■ Exercise inputs:
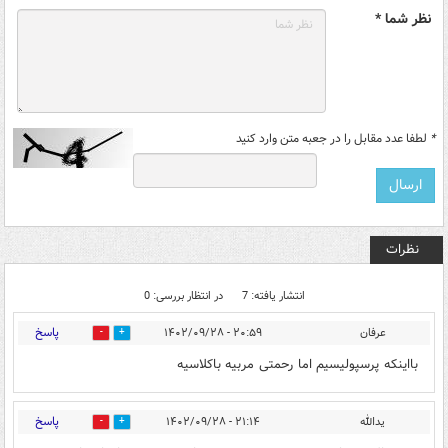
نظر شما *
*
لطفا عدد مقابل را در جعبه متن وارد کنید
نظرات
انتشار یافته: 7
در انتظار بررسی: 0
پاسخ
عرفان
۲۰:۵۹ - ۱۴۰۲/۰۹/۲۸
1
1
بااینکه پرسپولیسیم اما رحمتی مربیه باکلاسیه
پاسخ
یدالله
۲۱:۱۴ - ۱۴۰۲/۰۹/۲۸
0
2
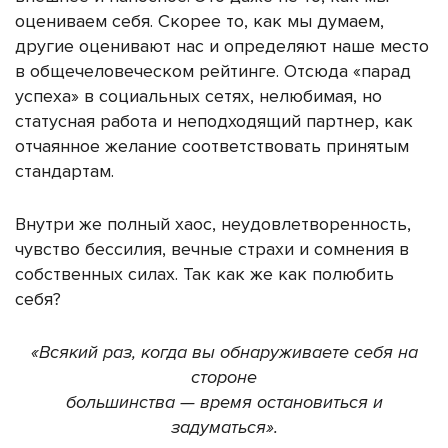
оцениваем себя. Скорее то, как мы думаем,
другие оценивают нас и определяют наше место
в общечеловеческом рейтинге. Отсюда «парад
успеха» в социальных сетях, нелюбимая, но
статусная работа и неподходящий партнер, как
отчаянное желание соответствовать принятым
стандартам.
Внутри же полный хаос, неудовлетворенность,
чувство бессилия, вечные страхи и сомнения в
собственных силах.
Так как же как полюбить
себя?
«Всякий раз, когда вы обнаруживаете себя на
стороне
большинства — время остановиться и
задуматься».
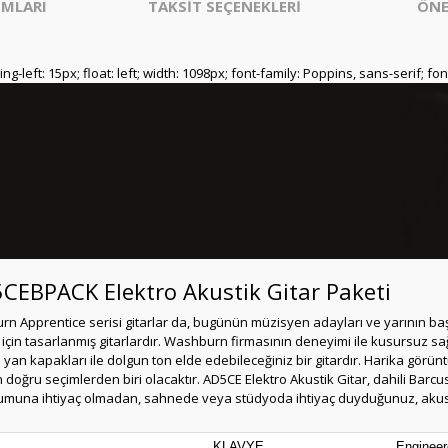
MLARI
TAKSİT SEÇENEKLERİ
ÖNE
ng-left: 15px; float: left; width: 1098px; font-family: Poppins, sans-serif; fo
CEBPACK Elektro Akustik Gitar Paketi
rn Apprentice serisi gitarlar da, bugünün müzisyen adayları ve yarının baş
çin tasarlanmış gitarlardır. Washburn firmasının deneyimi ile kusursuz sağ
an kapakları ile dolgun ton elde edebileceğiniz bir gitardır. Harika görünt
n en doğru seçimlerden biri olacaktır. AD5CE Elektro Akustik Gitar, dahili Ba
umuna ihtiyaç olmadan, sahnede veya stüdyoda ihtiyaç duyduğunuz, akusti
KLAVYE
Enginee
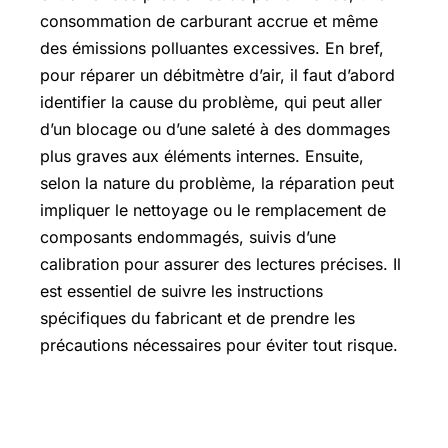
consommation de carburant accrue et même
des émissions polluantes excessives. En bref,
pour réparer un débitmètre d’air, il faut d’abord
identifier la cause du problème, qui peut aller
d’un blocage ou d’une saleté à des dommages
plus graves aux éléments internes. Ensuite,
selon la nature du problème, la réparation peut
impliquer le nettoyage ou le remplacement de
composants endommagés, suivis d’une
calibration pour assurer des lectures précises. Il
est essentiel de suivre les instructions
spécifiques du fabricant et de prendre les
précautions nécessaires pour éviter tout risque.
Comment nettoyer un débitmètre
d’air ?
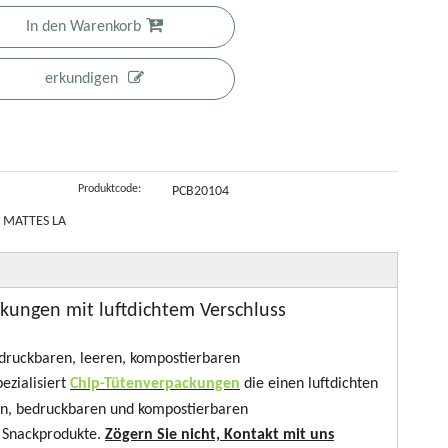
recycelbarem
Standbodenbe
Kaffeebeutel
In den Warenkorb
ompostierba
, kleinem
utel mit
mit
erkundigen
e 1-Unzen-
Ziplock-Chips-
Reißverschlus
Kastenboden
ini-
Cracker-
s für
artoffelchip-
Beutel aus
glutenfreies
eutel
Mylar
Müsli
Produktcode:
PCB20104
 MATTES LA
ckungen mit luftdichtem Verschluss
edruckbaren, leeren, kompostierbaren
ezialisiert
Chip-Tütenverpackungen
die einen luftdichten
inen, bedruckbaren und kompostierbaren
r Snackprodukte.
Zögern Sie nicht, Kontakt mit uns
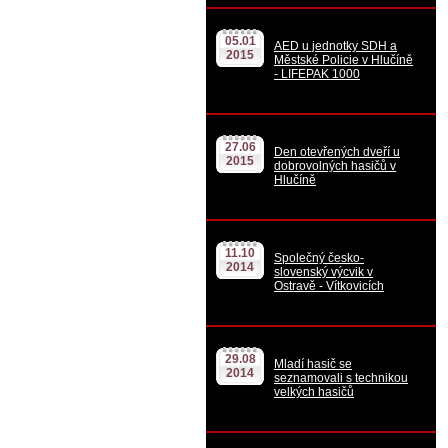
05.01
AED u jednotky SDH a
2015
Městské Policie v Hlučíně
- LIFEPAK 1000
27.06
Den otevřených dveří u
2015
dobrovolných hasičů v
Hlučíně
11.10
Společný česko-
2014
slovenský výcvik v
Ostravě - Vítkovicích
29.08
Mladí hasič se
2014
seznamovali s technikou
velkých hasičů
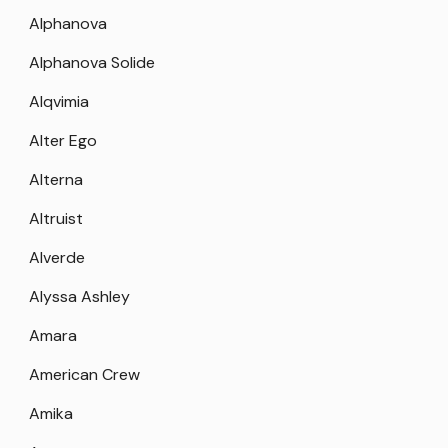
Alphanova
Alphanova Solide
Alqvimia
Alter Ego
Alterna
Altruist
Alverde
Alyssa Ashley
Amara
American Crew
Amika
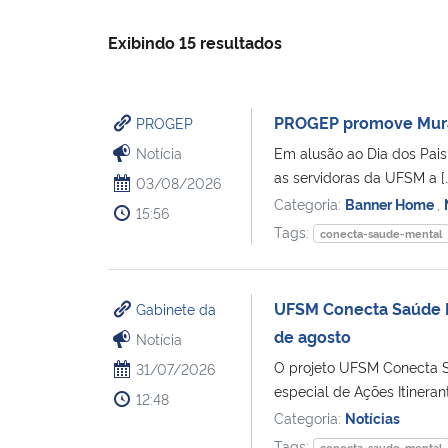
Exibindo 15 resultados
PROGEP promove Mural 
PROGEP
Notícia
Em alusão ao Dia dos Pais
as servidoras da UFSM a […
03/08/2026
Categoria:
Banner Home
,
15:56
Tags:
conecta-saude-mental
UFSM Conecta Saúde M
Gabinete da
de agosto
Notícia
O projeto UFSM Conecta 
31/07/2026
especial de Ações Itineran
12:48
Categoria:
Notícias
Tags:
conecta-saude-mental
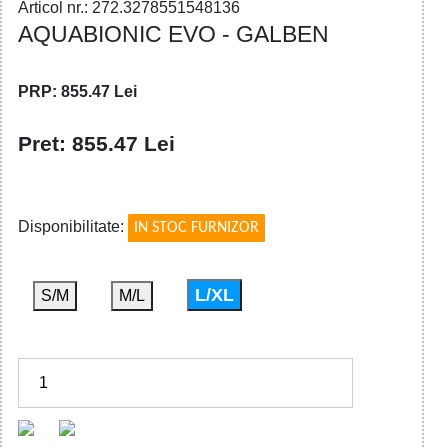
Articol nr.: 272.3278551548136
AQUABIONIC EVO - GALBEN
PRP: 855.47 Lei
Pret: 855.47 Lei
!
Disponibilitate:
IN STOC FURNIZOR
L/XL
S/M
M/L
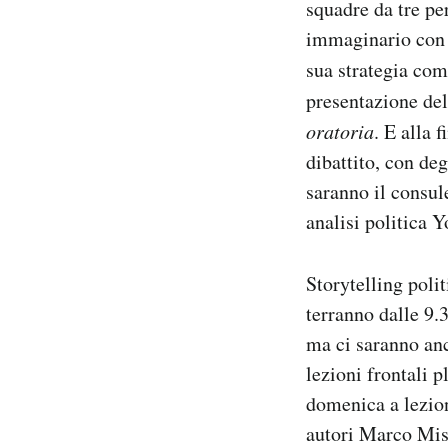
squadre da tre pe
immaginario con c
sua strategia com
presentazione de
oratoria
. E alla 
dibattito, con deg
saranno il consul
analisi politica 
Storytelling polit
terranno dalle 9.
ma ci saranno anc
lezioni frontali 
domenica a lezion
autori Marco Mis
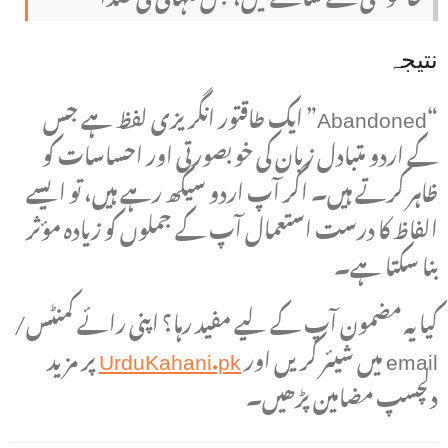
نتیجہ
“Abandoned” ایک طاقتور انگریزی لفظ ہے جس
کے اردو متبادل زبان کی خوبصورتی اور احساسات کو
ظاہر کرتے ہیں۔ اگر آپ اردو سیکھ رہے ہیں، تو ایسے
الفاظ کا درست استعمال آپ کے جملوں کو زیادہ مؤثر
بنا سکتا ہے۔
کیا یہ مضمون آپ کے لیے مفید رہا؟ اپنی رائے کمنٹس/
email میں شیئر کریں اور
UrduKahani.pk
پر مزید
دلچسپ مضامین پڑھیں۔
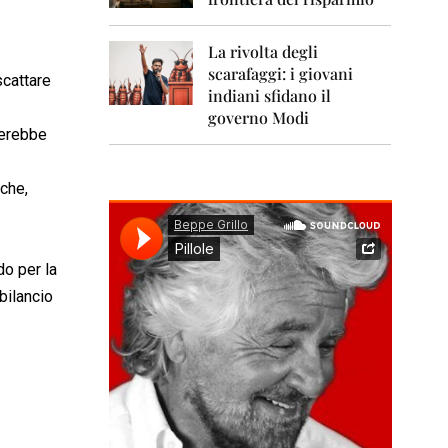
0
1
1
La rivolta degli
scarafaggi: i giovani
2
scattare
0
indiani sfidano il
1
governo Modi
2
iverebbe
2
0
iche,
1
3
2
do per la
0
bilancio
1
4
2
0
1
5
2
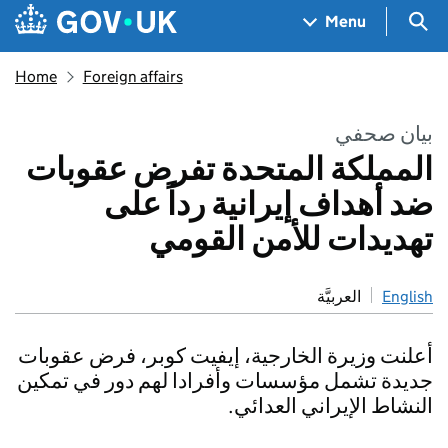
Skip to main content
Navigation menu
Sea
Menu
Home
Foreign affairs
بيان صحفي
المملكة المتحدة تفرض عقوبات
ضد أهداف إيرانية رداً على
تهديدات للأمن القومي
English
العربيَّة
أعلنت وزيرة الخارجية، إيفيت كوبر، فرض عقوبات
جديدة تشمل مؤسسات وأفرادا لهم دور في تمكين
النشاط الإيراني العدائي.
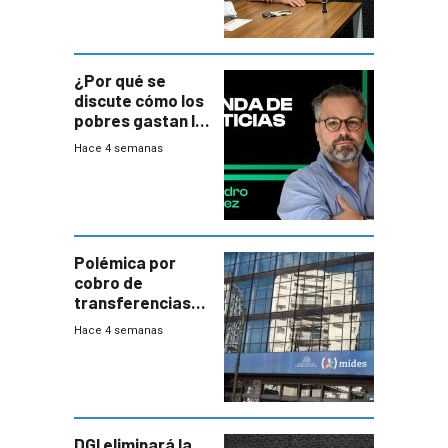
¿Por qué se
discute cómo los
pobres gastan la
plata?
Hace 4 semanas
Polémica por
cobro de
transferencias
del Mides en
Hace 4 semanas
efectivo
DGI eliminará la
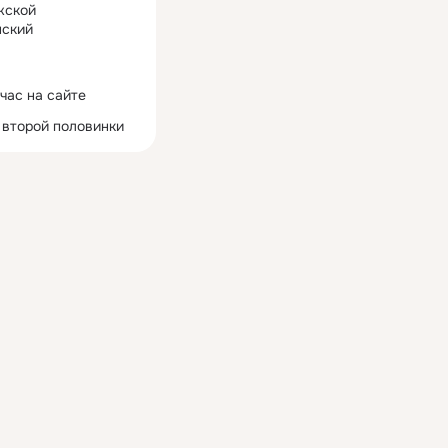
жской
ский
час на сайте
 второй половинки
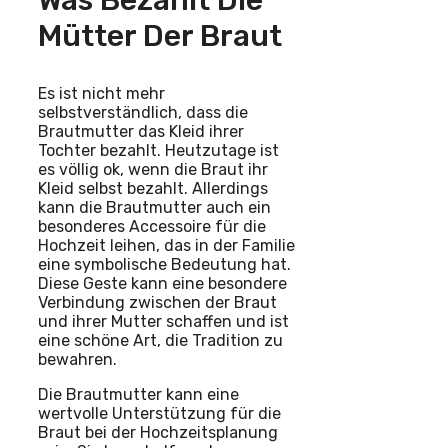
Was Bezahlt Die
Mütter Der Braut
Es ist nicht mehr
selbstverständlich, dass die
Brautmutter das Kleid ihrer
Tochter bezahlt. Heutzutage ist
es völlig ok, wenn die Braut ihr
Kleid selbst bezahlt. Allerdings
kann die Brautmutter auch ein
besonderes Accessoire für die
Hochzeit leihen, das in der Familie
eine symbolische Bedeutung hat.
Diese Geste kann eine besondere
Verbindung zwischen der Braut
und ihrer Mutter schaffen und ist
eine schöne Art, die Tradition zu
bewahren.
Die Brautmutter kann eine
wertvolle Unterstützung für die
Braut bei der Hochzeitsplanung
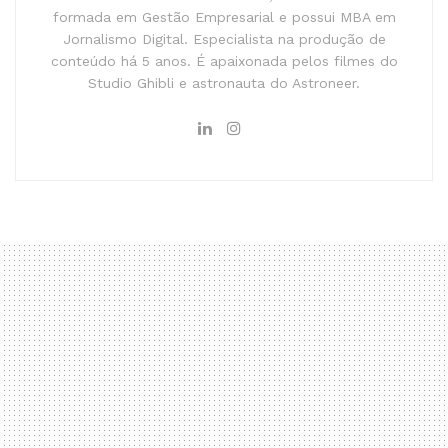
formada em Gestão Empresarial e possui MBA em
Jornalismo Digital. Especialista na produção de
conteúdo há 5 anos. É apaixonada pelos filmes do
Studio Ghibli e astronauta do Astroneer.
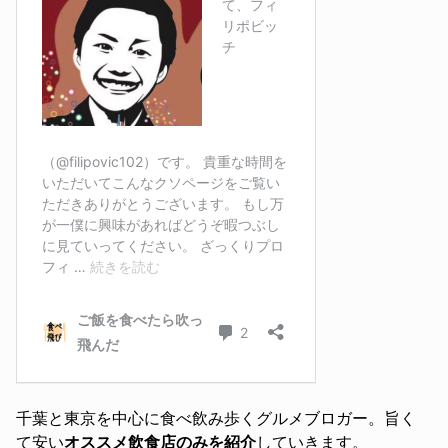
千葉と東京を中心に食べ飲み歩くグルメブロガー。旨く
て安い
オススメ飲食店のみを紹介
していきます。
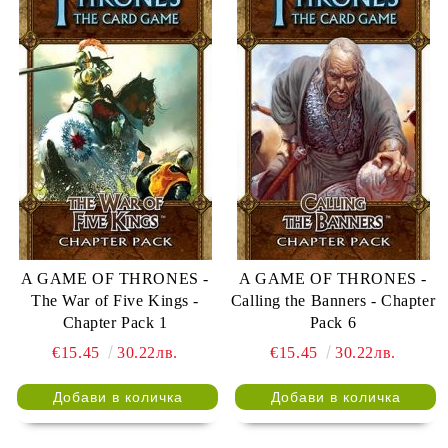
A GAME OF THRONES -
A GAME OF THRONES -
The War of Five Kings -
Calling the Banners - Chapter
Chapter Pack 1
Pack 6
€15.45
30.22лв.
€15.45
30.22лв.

■ What you should do:
Reproduce the listing above with "Brautmutter" renamed to "Mutter der Braut" throughout, leaving everything else unchanged and leaving out the pictures.

■ Result of this task:
نظر شما *
*
لطفا عدد مقابل را در جعبه متن وارد کنید
نظرات
انتشار یافته: 7
در انتظار بررسی: 0
پاسخ
عرفان
۲۰:۵۹ - ۱۴۰۲/۰۹/۲۸
1
1
بااینکه پرسپولیسیم اما رحمتی مربیه باکلاسیه
پاسخ
یدالله
۲۱:۱۴ - ۱۴۰۲/۰۹/۲۸
0
2
оцениваем себя. Скорее то, как мы думаем,
другие оценивают нас и определяют наше место
в общечеловеческом рейтинге. Отсюда «парад
успеха» в социальных сетях, нелюбимая, но
статусная работа и неподходящий партнер, как
отчаянное желание соответствовать принятым
стандартам.
Внутри же полный хаос, неудовлетворенность,
чувство бессилия, вечные страхи и сомнения в
собственных силах.
Так как же как полюбить
себя?
«Всякий раз, когда вы обнаруживаете себя на
стороне
большинства — время остановиться и
задуматься».
MLARI
TAKSİT SEÇENEKLERİ
ÖNE
ng-left: 15px; float: left; width: 1098px; font-family: Poppins, sans-serif; fo
CEBPACK Elektro Akustik Gitar Paketi
rn Apprentice serisi gitarlar da, bugünün müzisyen adayları ve yarının baş
çin tasarlanmış gitarlardır. Washburn firmasının deneyimi ile kusursuz sağ
an kapakları ile dolgun ton elde edebileceğiniz bir gitardır. Harika görünt
n en doğru seçimlerden biri olacaktır. AD5CE Elektro Akustik Gitar, dahili Ba
umuna ihtiyaç olmadan, sahnede veya stüdyoda ihtiyaç duyduğunuz, akusti
KLAVYE
Enginee
consommation de carburant accrue et même
des émissions polluantes excessives. En bref,
pour réparer un débitmètre d’air, il faut d’abord
identifier la cause du problème, qui peut aller
d’un blocage ou d’une saleté à des dommages
plus graves aux éléments internes. Ensuite,
selon la nature du problème, la réparation peut
impliquer le nettoyage ou le remplacement de
composants endommagés, suivis d’une
calibration pour assurer des lectures précises. Il
est essentiel de suivre les instructions
spécifiques du fabricant et de prendre les
précautions nécessaires pour éviter tout risque.
Comment nettoyer un débitmètre
d’air ?
recycelbarem
Standbodenbe
Kaffeebeutel
In den Warenkorb
ompostierba
, kleinem
utel mit
mit
erkundigen
e 1-Unzen-
Ziplock-Chips-
Reißverschlus
Kastenboden
ini-
Cracker-
s für
artoffelchip-
Beutel aus
glutenfreies
eutel
Mylar
Müsli
Produktcode:
PCB20104
 MATTES LA
ckungen mit luftdichtem Verschluss
edruckbaren, leeren, kompostierbaren
ezialisiert
Chip-Tütenverpackungen
die einen luftdichten
inen, bedruckbaren und kompostierbaren
r Snackprodukte.
Zögern Sie nicht, Kontakt mit uns
05.01
AED u jednotky SDH a
2015
Městské Policie v Hlučíně
- LIFEPAK 1000
27.06
Den otevřených dveří u
2015
dobrovolných hasičů v
Hlučíně
11.10
Společný česko-
2014
slovenský výcvik v
Ostravě - Vítkovicích
29.08
Mladí hasič se
2014
seznamovali s technikou
velkých hasičů
Alphanova
Alphanova Solide
Alqvimia
Alter Ego
Alterna
Altruist
Alverde
Alyssa Ashley
Amara
American Crew
Amika
Exibindo 15 resultados
PROGEP promove Mural 
PROGEP
Notícia
Em alusão ao Dia dos Pais
as servidoras da UFSM a […
03/08/2026
Categoria:
Banner Home
,
15:56
Tags:
conecta-saude-mental
UFSM Conecta Saúde M
Gabinete da
de agosto
Notícia
O projeto UFSM Conecta 
31/07/2026
especial de Ações Itineran
12:48
Categoria:
Notícias
Tags:
conecta-saude-mental
Articol nr.: 272.3278551548136
AQUABIONIC EVO - GALBEN
PRP: 855.47 Lei
Pret: 855.47 Lei
!
Disponibilitate:
IN STOC FURNIZOR
L/XL
S/M
M/L
squadre da tre pe
immaginario con c
sua strategia com
presentazione de
oratoria
. E alla 
dibattito, con deg
saranno il consul
analisi politica 
Storytelling polit
terranno dalle 9.
ma ci saranno anc
lezioni frontali 
domenica a lezion
autori Marco Mis
نتیجہ
“Abandoned” ایک طاقتور انگریزی لفظ ہے جس
کے اردو متبادل زبان کی خوبصورتی اور احساسات کو
ظاہر کرتے ہیں۔ اگر آپ اردو سیکھ رہے ہیں، تو ایسے
الفاظ کا درست استعمال آپ کے جملوں کو زیادہ مؤثر
بنا سکتا ہے۔
کیا یہ مضمون آپ کے لیے مفید رہا؟ اپنی رائے کمنٹس/
email میں شیئر کریں اور
UrduKahani.pk
پر مزید
دلچسپ مضامین پڑھیں۔
0
1
1
La rivolta degli
scarafaggi: i giovani
2
scattare
0
indiani sfidano il
1
governo Modi
2
iverebbe
2
0
iche,
1
3
2
do per la
0
bilancio
1
4
2
0
1
5
2
Skip to main content
Navigation menu
Sea
Menu
Home
Foreign affairs
بيان صحفي
المملكة المتحدة تفرض عقوبات
ضد أهداف إيرانية رداً على
تهديدات للأمن القومي
English
العربيَّة
أعلنت وزيرة الخارجية، إيفيت كوبر، فرض عقوبات
جديدة تشمل مؤسسات وأفرادا لهم دور في تمكين
النشاط الإيراني العدائي.
¿Por qué se
discute cómo los
pobres gastan la
plata?
Hace 4 semanas
Polémica por
cobro de
transferencias
del Mides en
Hace 4 semanas
efectivo
DGI eliminará la
жской
ский
час на сайте
 второй половинки
Was Bezahlt Die
Mütter Der Braut
Es ist nicht mehr
selbstverständlich, dass die
Mutter der Braut das Kleid ihrer
Tochter bezahlt. Heutzutage ist
es völlig ok, wenn die Braut ihr
Kleid selbst bezahlt. Allerdings
kann die Mutter der Braut auch ein
besonderes Accessoire für die
Hochzeit leihen, das in der Familie
eine symbolische Bedeutung hat.
Diese Geste kann eine besondere
Verbindung zwischen der Braut
und ihrer Mutter schaffen und ist
eine schöne Art, die Tradition zu
bewahren.
Die Mutter der Braut kann eine
wertvolle Unterstützung für die
Braut bei der Hochzeitsplanung
formada em Gestão Empresarial e possui MBA em
Jornalismo Digital. Especialista na produção de
conteúdo há 5 anos. É apaixonada pelos filmes do
Studio Ghibli e astronauta do Astroneer.
千葉と東京を中心に食べ飲み歩くグルメブロガー。旨く
て安い
オススメ飲食店のみを紹介
していきます。
A GAME OF THRONES -
A GAME OF THRONES -
The War of Five Kings -
Calling the Banners - Chapter
Chapter Pack 1
Pack 6
€15.45
30.22лв.
€15.45
30.22лв.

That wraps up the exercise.